Indeed, the prophet's comments were prophetic, as the Law brothers apostatized and helped in the creation of the Nauvoo Expositor, firing up the mobs, and eventually culminating in the death of Joseph Smith at Carthage, Illinois in 1844. The opposition continued until the Saints were driven from Nauvoo, after which a new strategy to rid the world of the Mormons was adopted:
We went to work in Nauvoo and finished the Temple, and had no sooner got it done but we had to leave it to be burned by our enemies; and they then thought that if we were only driven into the wilderness, our sufferings would be so great in the desert that we should all perish, and that would be the end of the matter. The devil wisely got up a new system of treatment; after they had robbed us of every thing we had, and driven us from all the comforts and necessaries of life into the desert; he commenced to adopt the 'let alone system' upon us, under the impression that we would die of our own accord. They commenced this under glorious auspices, when we had nothing to eat, nothing to wear, not a drop of rain to water the earth, and a desert all around us, of the apparent fertility of which you may judge, when the mountaineers said that they would give a thousand dollars for the first bushel of wheat or corn that was raised in the Valley. While letting us alone, a considerable change took place; but it was hard to let us alone long, they had to give us an occasional poke, that we might know they were still alive.

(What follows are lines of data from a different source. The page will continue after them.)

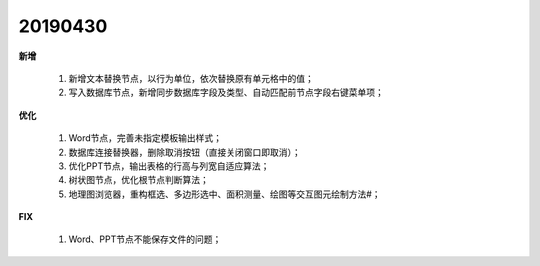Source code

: .. _logs:

20190430
======================
**新增** 

  #. 新增文本替换节点，以行为单位，依次替换原有单元格中的值； 
  #. 写入数据库节点，新增同步数据库字段及类型、自动匹配前节点字段右键菜单项；
  
  
**优化** 

  #. Word节点，完善未指定模板输出样式；
  #. 数据库连接替换器，删除取消按钮（直接关闭窗口即取消）；
  #. 优化PPT节点，输出表格的行高与列宽自适应算法；
  #. 树状图节点，优化根节点判断算法；
  #. 地理图浏览器，重构框选、多边形选中、面积测量、绘图等交互图元绘制方法#；
  
**FIX** 
 
  #. Word、PPT节点不能保存文件的问题；

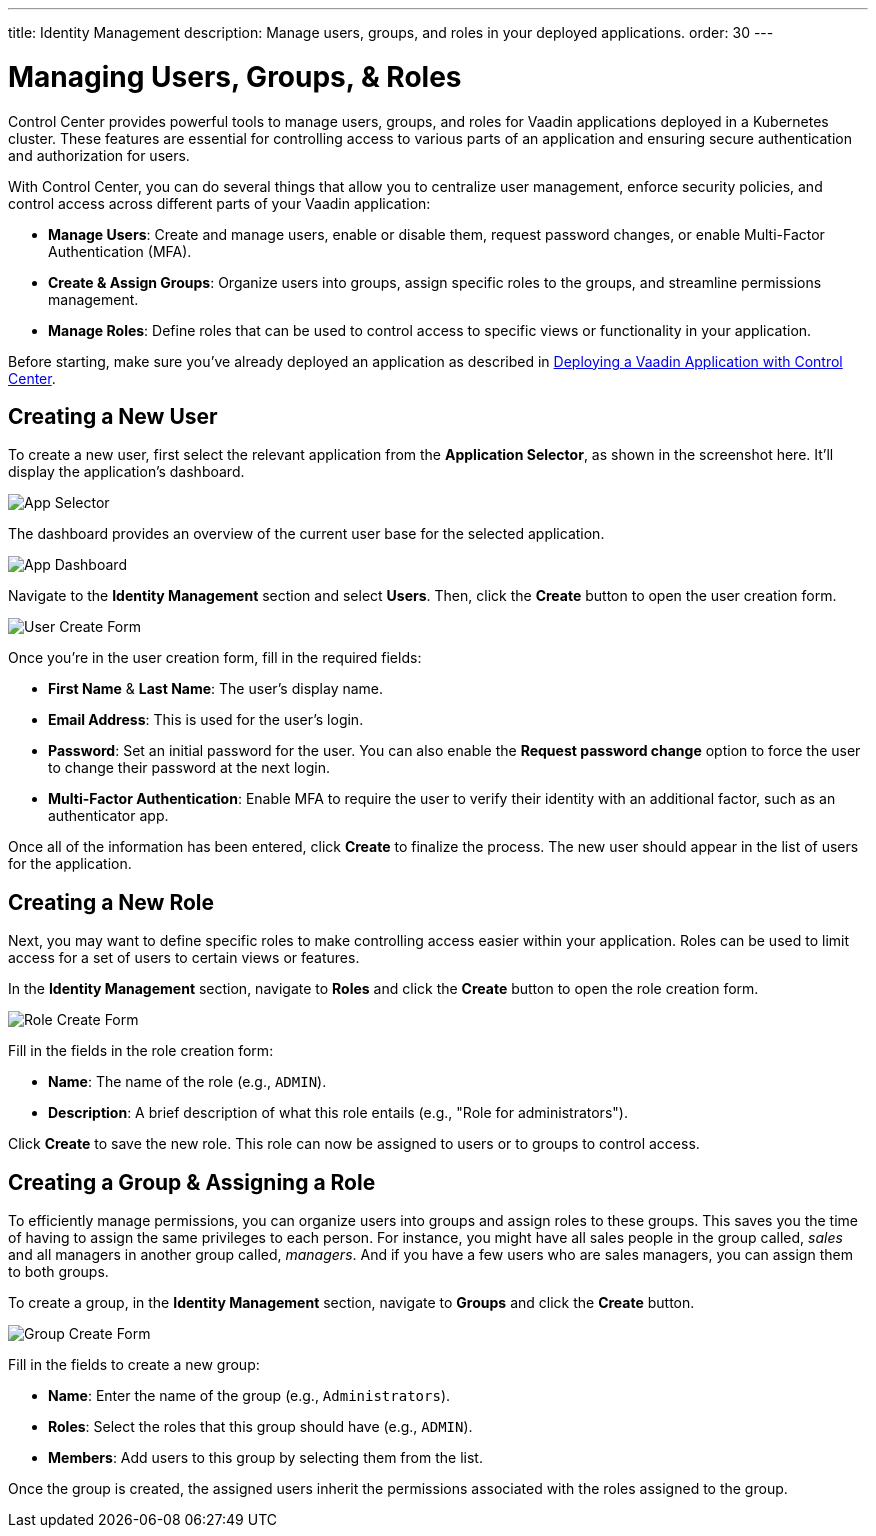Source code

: ---
title: Identity Management
description: Manage users, groups, and roles in your deployed applications.
order: 30
---


= Managing Users, Groups, & Roles

Control Center provides powerful tools to manage users, groups, and roles for Vaadin applications deployed in a Kubernetes cluster. These features are essential for controlling access to various parts of an application and ensuring secure authentication and authorization for users.

With Control Center, you can do several things that allow you to centralize user management, enforce security policies, and control access across different parts of your Vaadin application:

- *Manage Users*: Create and manage users, enable or disable them, request password changes, or enable Multi-Factor Authentication (MFA).
- *Create & Assign Groups*: Organize users into groups, assign specific roles to the groups, and streamline permissions management.
- *Manage Roles*: Define roles that can be used to control access to specific views or functionality in your application.

Before starting, make sure you've already deployed an application as described in <<../application-deployment, Deploying a Vaadin Application with Control Center>>. 


== Creating a New User

To create a new user, first select the relevant application from the [guilabel]*Application Selector*, as shown in the screenshot here. It'll display the application's dashboard.

image::../application-deployment/images/app-selector.png[App Selector]
 
The dashboard provides an overview of the current user base for the selected application.

image::images/app-dashboard.png[App Dashboard]

Navigate to the [guilabel]*Identity Management* section and select [guilabel]*Users*. Then, click the [guibutton]*Create* button to open the user creation form.

image::images/user-create.png[User Create Form]

Once you're in the user creation form, fill in the required fields:

- *First Name* & **Last Name**: The user's display name.
- *Email Address*: This is used for the user's login.
- *Password*: Set an initial password for the user. You can also enable the [guilabel]*Request password change* option to force the user to change their password at the next login.
- *Multi-Factor Authentication*: Enable MFA to require the user to verify their identity with an additional factor, such as an authenticator app.

Once all of the information has been entered, click [guibutton]*Create* to finalize the process. The new user should appear in the list of users for the application.


== Creating a New Role

Next, you may want to define specific roles to make controlling access easier within your application. Roles can be used to limit access for a set of users to certain views or features.

In the [guilabel]*Identity Management* section, navigate to [guilabel]*Roles* and click the [guibutton]*Create* button to open the role creation form.

image::images/role-create.png[Role Create Form]

Fill in the fields in the role creation form:

- *Name*: The name of the role (e.g., `ADMIN`).
- *Description*: A brief description of what this role entails (e.g., "Role for administrators").

Click [guibutton]*Create* to save the new role. This role can now be assigned to users or to groups to control access.


== Creating a Group & Assigning a Role

To efficiently manage permissions, you can organize users into groups and assign roles to these groups. This saves you the time of having to assign the same privileges to each person. For instance, you might have all sales people in the group called, _sales_ and all managers in another group called, _managers_. And if you have a few users who are sales managers, you can assign them to both groups.

To create a group, in the [guilabel]*Identity Management* section, navigate to [guilabel]*Groups* and click the [guibutton]*Create* button.

image::images/group-create.png[Group Create Form]

Fill in the fields to create a new group:

- *Name*: Enter the name of the group (e.g., `Administrators`).
- *Roles*: Select the roles that this group should have (e.g., `ADMIN`).
- *Members*: Add users to this group by selecting them from the list.

Once the group is created, the assigned users inherit the permissions associated with the roles assigned to the group.

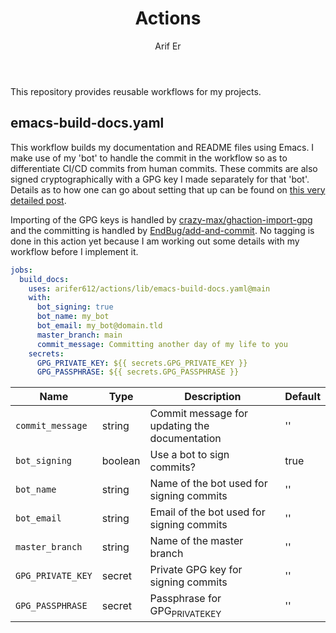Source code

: #+TITLE: Actions
#+AUTHOR: Arif Er
#+EMAIL: arifer612@pm.me

This repository provides reusable workflows for my projects.

** Contents :TOC_3_gh:noexport:
  - [[#emacs-build-docsyaml][emacs-build-docs.yaml]]

** emacs-build-docs.yaml

This workflow builds my documentation and README files using Emacs. I make use
of my 'bot' to handle the commit in the workflow so as to differentiate CI/CD
commits from human commits. These commits are also signed cryptographically
with a GPG key I made separately for that 'bot'. Details as to how one can go
about setting that up can be found on [[https://github.com/Nautilus-Cyberneering/pygithub/blob/main/docs/how_to_sign_automatic_commits_in_github_actions.md#solution-02-using-your-own-pgp-key-as-a-secret][this very detailed post]].

Importing of the GPG keys is handled by [[https://github.com/crazy-max/ghaction-import-gpg][crazy-max/ghaction-import-gpg]] and the
committing is handled by [[https://github.com/EndBug/add-and-commit][EndBug/add-and-commit]]. No tagging is done in this
action yet because I am working out some details with my workflow before I
implement it.

#+BEGIN_SRC yaml :eval never :exports code
  jobs:
    build_docs:
      uses: arifer612/actions/lib/emacs-build-docs.yaml@main
      with:
        bot_signing: true
        bot_name: my_bot
        bot_email: my_bot@domain.tld
        master_branch: main
        commit_message: Committing another day of my life to you
      secrets:
        GPG_PRIVATE_KEY: ${{ secrets.GPG_PRIVATE_KEY }}
        GPG_PASSPHRASE: ${{ secrets.GPG_PASSPHRASE }}
#+END_SRC

| Name              | Type    | Description                                   | Default  |
|-------------------+---------+-----------------------------------------------+----------|
| =commit_message=  | string  | Commit message for updating the documentation | ''       |
| =bot_signing=     | boolean | Use a bot to sign commits?                    | true     |
| =bot_name=        | string  | Name of the bot used for signing commits      | ''       |
| =bot_email=       | string  | Email of the bot used for signing commits     | ''       |
| =master_branch=   | string  | Name of the master branch                     | ''       |
| =GPG_PRIVATE_KEY= | secret  | Private GPG key for signing commits           | ''       |
| =GPG_PASSPHRASE=  | secret  | Passphrase for GPG_PRIVATE_KEY                | ''       |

George A. concluded, stating the opposition had made the work grow all the more quickly. By 1855 missionaries had been sent, he said:
...to the Sandwich Islands, Denmark, and has begun to pour out its blessings in Sweden, Norway, Italy, France, Germany, Switzerland, Africa, Australia, Malta, Gibraltar, the Crimea, and the East Indies, and is spreading all over the world ten times more rapidly than ever. All this came through 'letting us alone.' I do not know but they may conclude it to be the best to give us another blow up; if they do, it will be precisely as it was with the man who did not like the mustard stalk in his garden, which grew up, and became large and full of seed. The owner saw it had gone to seed in the garden, and became dreadfully irritated with the gardener, and got the hoe, and beat the stalks to pieces in his anger, and scattered the seed all over the garden. That is the way our enemies have operated the whole time, so they may as well take the 'let alone system' as any other. Joseph prophesied that if they would let us alone, we would spread the Gospel all over the world, and if they did not let us alone, we would spread it anyhow, only a little quicker," (Journal of Discourses 2:211-220).